Sanofi did not perform particularly well in the third quarter. The company's net sales of almost 12 billion euros ($12.7 billion) declined by 4.1% year over year although they grew 3.2% in constant currency terms. The biotech's earnings per share dropped by 11.5% year over year to 2.55 euros ($2.70). 

However, investors were more focused on Sanofi's announced business separation. The company said it would spin off its consumer health business into a publicly traded stand-alone entity headquartered in France. Sanofi plans to complete the separation, at the earliest, in the fourth quarter of 2024. Several pharmaceutical giants have done something similar in recent years, including Johnson & Johnson, Pfizer, and Novartis.

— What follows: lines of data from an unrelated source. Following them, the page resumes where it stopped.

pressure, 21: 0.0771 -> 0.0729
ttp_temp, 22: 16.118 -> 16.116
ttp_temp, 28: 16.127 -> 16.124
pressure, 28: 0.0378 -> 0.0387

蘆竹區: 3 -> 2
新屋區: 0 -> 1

This news alone wouldn't send Sanofi's shares tumbling. What did was the company's announcement that as a result of increased investment in its pipeline, it will no longer target a 32% business operating income margin in 2025 but rather will focus on long-term profitability. That, combined with Sanofi's unimpressive financial results, is what did the trick.

Why Sanofi's prospects still look good

But did the market overreact? Sanofi's third quarter wasn't all bad. Several of the company's products showed meaningful progress, starting with eczema treatment Dupixent, the rights of which it shares with Regeneron. In the third quarter, Dupixent's sales soared by 32.8% year over year (in constant currency) to 2.8 billion euros ($3 billion). Dupixent is up for some key label expansions -- including in treating COPD -- that could meaningfully move the needle.

Elsewhere, Sanofi's newer products, Beyfortus and Altuviiio, are starting to contribute. Beyfortus, a newly approved vaccine for the respiratory syncytial virus, delivered sales of 137 million euros ($144.8 million). Hemophilia treatment Altuviiio reported revenue of 46 million euros ($48.7 million). For a company the size of Sanofi, that may not seem like a lot -- and it isn't. Here is the crucial part, though: Sanofi's top line isn't growing fast because older products are losing steam.

For instance, multiple sclerosis drug Aubagio is facing generic competition, leading to lower sales. However, as Sanofi's Dupixent continues to excel, its newer products ramp up, and the effects of the older ones fade, the company's sales will start growing at a good clip again. Further, the biotech's pipeline should produce more gems. For instance, Sanofi expects five brand-new vaccine programs to enter phase 3 studies by 2025.

The biotech's planned business separation could help, too. Sanofi's proven innovative capabilities could get even stronger with a narrower focus on investing more in its pipeline. Lastly, Sanofi plans to institute a 2.7 billion euro ($2.9 billion) cost-cutting program; it will reinvest this money into its key growth areas.

While sales growth might not pick up that much in the next year, the company's deep pipeline, cost-cutting efforts, and laser focus on areas with stronger growth potential should pay off down the line for investors, at least those willing to be patient. That's why investors should take this opportunity to pick up the company's shares while they are down.